The new actions proposed by the EFHLD Vice President since April 2020 are therefore based on the results of this research, and are or will be adapted to Selection Committees, research laboratories, and more generally to all personnel in charge of the evaluation of promotion and recruitment files. These actions will be subject to evaluation to assess their effectiveness.
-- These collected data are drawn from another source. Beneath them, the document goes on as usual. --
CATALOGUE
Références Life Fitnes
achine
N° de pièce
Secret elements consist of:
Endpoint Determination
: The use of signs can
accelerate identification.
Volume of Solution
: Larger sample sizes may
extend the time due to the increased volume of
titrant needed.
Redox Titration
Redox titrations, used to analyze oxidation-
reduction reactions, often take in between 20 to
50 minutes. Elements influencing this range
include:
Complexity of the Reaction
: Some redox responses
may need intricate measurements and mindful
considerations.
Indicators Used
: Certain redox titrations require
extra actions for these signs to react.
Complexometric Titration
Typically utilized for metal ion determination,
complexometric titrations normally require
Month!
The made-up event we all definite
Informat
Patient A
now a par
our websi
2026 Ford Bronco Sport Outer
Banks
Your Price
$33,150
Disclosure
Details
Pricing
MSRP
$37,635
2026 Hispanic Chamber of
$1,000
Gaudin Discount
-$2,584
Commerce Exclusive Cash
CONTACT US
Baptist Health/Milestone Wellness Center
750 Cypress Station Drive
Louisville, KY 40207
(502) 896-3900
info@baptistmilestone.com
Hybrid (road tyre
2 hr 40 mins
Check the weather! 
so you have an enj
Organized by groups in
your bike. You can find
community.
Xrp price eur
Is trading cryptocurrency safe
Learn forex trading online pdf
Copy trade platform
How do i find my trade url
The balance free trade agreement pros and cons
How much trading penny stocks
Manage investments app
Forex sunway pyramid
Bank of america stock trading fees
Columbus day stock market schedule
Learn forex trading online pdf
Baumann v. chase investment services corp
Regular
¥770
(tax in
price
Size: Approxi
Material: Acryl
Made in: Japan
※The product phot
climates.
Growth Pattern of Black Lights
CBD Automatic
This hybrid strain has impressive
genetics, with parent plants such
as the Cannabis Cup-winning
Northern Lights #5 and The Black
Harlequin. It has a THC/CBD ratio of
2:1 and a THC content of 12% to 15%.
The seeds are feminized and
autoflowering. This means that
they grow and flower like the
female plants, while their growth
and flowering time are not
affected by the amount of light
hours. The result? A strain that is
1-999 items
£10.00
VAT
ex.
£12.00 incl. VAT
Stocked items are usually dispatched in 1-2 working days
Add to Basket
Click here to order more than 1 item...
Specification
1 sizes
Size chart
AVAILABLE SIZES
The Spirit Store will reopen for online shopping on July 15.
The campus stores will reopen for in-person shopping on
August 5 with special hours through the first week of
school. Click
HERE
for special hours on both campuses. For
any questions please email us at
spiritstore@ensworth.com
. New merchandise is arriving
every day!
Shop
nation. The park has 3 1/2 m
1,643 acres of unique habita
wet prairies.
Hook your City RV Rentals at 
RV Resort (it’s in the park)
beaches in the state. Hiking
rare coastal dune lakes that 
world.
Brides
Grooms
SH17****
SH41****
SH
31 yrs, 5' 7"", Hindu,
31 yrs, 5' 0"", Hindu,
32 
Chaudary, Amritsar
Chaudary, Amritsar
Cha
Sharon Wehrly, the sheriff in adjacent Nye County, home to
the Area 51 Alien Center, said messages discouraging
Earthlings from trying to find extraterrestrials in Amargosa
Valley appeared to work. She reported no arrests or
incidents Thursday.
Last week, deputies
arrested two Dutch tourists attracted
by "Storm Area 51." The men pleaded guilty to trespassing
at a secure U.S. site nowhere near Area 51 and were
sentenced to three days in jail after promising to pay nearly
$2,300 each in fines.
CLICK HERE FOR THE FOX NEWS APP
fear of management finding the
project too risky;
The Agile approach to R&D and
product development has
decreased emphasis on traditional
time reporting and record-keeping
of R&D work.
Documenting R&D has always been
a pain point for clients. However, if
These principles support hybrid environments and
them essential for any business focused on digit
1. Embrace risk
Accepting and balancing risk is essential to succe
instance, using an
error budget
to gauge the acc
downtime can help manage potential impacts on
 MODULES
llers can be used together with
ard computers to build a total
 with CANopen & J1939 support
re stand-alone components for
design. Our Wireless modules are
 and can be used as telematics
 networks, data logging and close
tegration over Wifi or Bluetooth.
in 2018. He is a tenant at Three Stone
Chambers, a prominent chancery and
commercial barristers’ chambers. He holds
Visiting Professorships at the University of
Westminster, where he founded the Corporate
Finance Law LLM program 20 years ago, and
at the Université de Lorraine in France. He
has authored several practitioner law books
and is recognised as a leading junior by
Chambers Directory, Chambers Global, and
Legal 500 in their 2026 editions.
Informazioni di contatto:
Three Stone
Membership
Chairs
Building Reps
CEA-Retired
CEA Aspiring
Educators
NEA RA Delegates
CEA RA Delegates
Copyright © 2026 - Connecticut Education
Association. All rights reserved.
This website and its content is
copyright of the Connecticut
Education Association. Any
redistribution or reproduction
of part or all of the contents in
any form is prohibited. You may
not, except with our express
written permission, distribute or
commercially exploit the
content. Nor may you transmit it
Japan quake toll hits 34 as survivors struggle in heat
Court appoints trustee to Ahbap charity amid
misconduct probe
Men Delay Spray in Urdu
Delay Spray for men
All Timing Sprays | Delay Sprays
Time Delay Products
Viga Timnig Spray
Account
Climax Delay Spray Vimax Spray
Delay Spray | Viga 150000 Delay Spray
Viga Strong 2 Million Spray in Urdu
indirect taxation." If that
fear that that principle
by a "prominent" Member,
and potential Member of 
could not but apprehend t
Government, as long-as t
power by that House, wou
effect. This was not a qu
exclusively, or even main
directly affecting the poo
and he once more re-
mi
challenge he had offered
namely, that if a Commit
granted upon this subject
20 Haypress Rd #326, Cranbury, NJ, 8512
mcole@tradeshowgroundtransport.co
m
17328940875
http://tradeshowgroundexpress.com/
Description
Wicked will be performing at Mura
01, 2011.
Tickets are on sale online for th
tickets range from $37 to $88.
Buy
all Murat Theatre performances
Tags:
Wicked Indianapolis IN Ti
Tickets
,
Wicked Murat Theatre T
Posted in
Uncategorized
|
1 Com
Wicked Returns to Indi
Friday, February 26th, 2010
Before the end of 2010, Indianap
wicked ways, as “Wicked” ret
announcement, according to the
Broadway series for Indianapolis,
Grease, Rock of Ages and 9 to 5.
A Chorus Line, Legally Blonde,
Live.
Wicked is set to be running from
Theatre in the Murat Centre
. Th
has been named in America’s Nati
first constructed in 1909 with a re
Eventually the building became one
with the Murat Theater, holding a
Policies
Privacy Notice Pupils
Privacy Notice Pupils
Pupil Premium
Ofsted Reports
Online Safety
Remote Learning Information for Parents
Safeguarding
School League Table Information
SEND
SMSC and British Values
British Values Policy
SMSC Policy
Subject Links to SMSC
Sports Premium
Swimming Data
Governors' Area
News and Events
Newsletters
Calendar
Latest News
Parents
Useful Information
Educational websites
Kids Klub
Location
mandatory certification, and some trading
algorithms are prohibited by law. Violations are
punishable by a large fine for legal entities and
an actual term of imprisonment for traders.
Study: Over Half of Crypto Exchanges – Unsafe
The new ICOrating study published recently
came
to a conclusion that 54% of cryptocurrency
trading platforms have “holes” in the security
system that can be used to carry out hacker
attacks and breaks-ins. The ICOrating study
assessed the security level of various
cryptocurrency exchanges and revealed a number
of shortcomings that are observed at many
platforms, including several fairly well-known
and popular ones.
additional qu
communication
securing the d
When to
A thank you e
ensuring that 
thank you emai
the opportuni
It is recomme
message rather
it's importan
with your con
1-Greenwald AG, McGhee DE, Schwarz JLK. (1998). Measuring individual differences in implicit cognition: the implicit association test. J. Pers. Soc. Psychol. 74, 1464-1480. doi: 10.1037//0022-35220.127.116.11
2-Nosek, B. A. et al. (2009). National differences in gender-science stereotypes predict national sex differences in science and math achievement. Proc. Natl Acad. Sci. 106, 10593-10597. doi: 10.1073/pnas.0809921106
3-Régner I, Smeding A, Gimmig D, Thinus-Blanc C, Monteil J.M., Huguet P. (2010). Individual differences in working memory moderate stereotype-threat effects. Psychol. Sci. 21, 1646-1648. doi:10.1177/0956797610386619
4-Schmader T, Johns M, Forbes C. (2008). An integrated process model of stereotype threat effects on performance. Psychol. Rev. 115, 336-356. doi: 10.1037/0033-295X.115.2.336
5-Régner I, Thinus-Blanc C, Netter A, Schmader T, Huguet P. (2019 ). Committees with implicit biases promote fewer women when they do not believe gender bias exists. Nat Hum Behav. 3(11):1171-1179. doi: 10.1038/s41562-019-0686-3
6-Devine PG, Forscher PS, Cox WTL, Kaatz A, Sheridan J, Carnes M. (2017). A Gender Bias Habit-Breaking Intervention Led to Increased Hiring of Female Faculty in STEMM Departments. J Exp Soc Psychol. 73:211-215. doi: 10.1016/j.jesp.2017.07.002
7-Moss-Racusin CA, Pietri ES, Hennes EP, Dovidio JF, Brescoll VL, Roussos G, Handelsman J. (2018). Reducing STEM gender bias with VIDS (video interventions for diversity in STEM). J Exp Psychol Appl. 24(2):236-260. doi: 10.1037/xap0000144
8-Stewart A, Valian V. (2018). An Inclusive Academy: Achieving Diversity and Excellence. MIT Press.